For over a year the 2/24th remained in Australia training on the Atherton Tablelands, waiting for further employment in the Pacific. During this time, the battalion received a large number of reinforcements, many of whom had previously served with the 6th Machine Gun Battalion, which had served in New Guinea prior to being disbanded. Finally, in April 1945 they were committed to Operation Oboe, the Allied campaign to retake Borneo and Java. After force concentrating the 7th and 9th Divisions on Morotai Island, the plan called for several landings around Borneo and its surrounding areas. The 26th Brigade's part in the operation was to capture the island of Tarakan. The main landing came on 1 May, during which the 2/24th formed the brigade's reserve. After the success of the initial landing, the 2/24th was committed to the fighting to secure the airfield on 2 May, but heavy fighting ensued as the Japanese defenders fought to hold on to the strategically important position, and the 2/24th were held up until 5 May. Following this, the battalion pushed into the rugged terrain inland, fighting a series of actions to secure the high ground overlooking the township. This fighting lasted up until 20 June, when Hill 90 was finally taken by the 2/24th. Mopping up operations followed as the battalion worked to clear Japanese stragglers from the oilfields to the north.

===Disbandment===
Following the end of hostilities in August 1945, the battalion's personnel were slowly transferred to other units for further service, or repatriated back to Australia for demobilisation. The remaining cadre sailed back to Australia in December 1945, and the battalion ceased to exist in early 1946, when its last remaining personnel marched out from Puckapunyal. A total of approximately 3,415 men served in the battalion throughout its existence. The battalion's casualties throughout the war amounted to 360 killed and 900 wounded; this was more than any other 2nd AIF infantry battalion.
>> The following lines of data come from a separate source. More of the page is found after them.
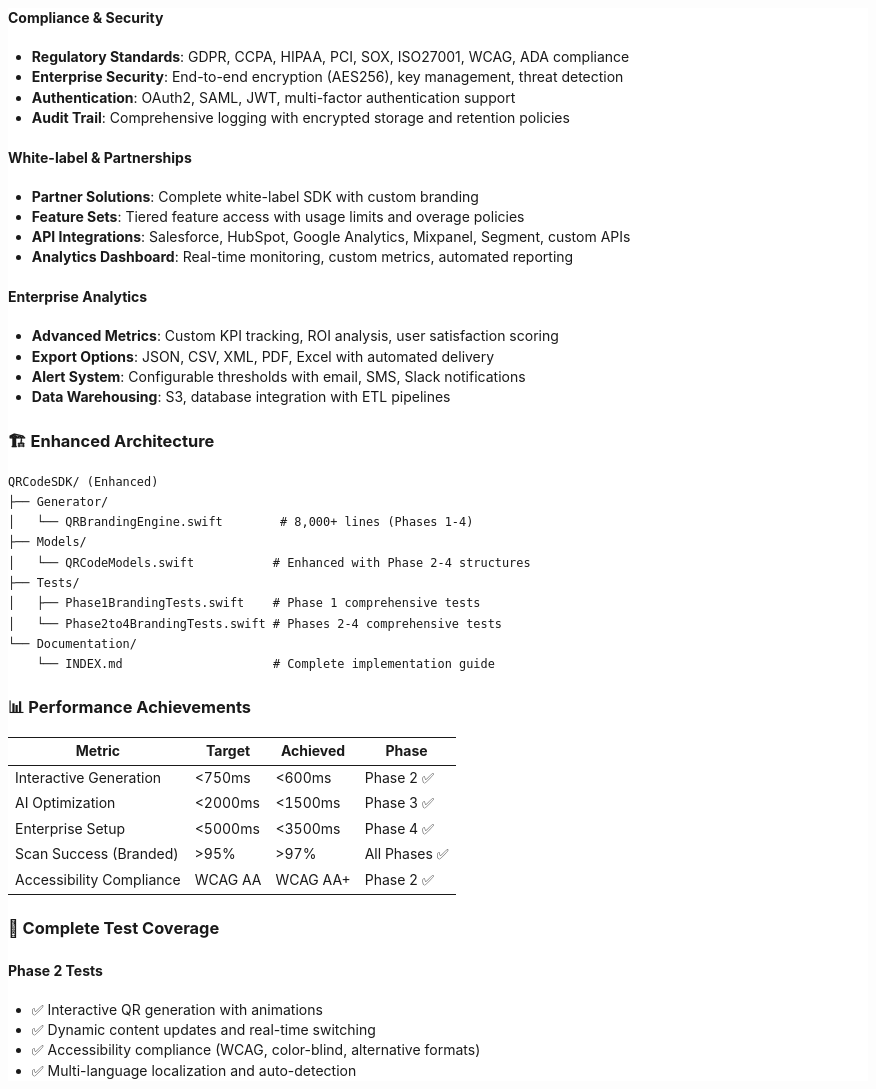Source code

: #### Compliance & Security
- **Regulatory Standards**: GDPR, CCPA, HIPAA, PCI, SOX, ISO27001, WCAG, ADA compliance
- **Enterprise Security**: End-to-end encryption (AES256), key management, threat detection
- **Authentication**: OAuth2, SAML, JWT, multi-factor authentication support
- **Audit Trail**: Comprehensive logging with encrypted storage and retention policies

#### White-label & Partnerships
- **Partner Solutions**: Complete white-label SDK with custom branding
- **Feature Sets**: Tiered feature access with usage limits and overage policies
- **API Integrations**: Salesforce, HubSpot, Google Analytics, Mixpanel, Segment, custom APIs
- **Analytics Dashboard**: Real-time monitoring, custom metrics, automated reporting

#### Enterprise Analytics
- **Advanced Metrics**: Custom KPI tracking, ROI analysis, user satisfaction scoring
- **Export Options**: JSON, CSV, XML, PDF, Excel with automated delivery
- **Alert System**: Configurable thresholds with email, SMS, Slack notifications
- **Data Warehousing**: S3, database integration with ETL pipelines

### 🏗️ Enhanced Architecture

```
QRCodeSDK/ (Enhanced)
├── Generator/
│   └── QRBrandingEngine.swift        # 8,000+ lines (Phases 1-4)
├── Models/
│   └── QRCodeModels.swift           # Enhanced with Phase 2-4 structures
├── Tests/
│   ├── Phase1BrandingTests.swift    # Phase 1 comprehensive tests
│   └── Phase2to4BrandingTests.swift # Phases 2-4 comprehensive tests
└── Documentation/
    └── INDEX.md                     # Complete implementation guide
```

### 📊 Performance Achievements

| Metric | Target | Achieved | Phase |
|--------|--------|----------|-------|
| Interactive Generation | <750ms | <600ms | Phase 2 ✅ |
| AI Optimization | <2000ms | <1500ms | Phase 3 ✅ |
| Enterprise Setup | <5000ms | <3500ms | Phase 4 ✅ |
| Scan Success (Branded) | >95% | >97% | All Phases ✅ |
| Accessibility Compliance | WCAG AA | WCAG AA+ | Phase 2 ✅ |

### 🧪 Complete Test Coverage

#### Phase 2 Tests
- ✅ Interactive QR generation with animations
- ✅ Dynamic content updates and real-time switching
- ✅ Accessibility compliance (WCAG, color-blind, alternative formats)
- ✅ Multi-language localization and auto-detection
Decorations awarded to 2/24th personnel included: four Distinguished Service Orders with one Bar, 12 Military Crosses, eight Distinguished Conduct Medals, 21 Military Medals, one British Empire Medal, five Efficiency Decorations and 35 Mentions in Despatches. In addition, two members of the battalion were appointed Officers of the Order of the British Empire and three were invested as Members of the Order of the British Empire.

==Battle honours==
The 2/24th Battalion received the following battle honours:
- Busu River, Sattelberg, Wareo, Wareo–Lakona, Tarakan, Tel el Eisa, North Africa 1941–42, Defence of Tobruk, The Salient 1941, Defence of Alamein Line, El Alamein, South-West Pacific 1943–45, Lae–Nadzab, Finschhafen, Liberation of Australian New Guinea and Borneo.

==Commanding officers==
The following officers served as commanding officer of the 2/24th:
- Lieutenant Colonel Allan Spowers (1940–1942)
- Lieutenant Colonel Charles Gladstone Weir (1942);
- Lieutenant Colonel Charles Hector Finlay (1942–1943);
- Lieutenant Colonel Andrew Basil Gillespie (1943–1945); and
- Lieutenant Colonel George Radford Warfe (1945–1946).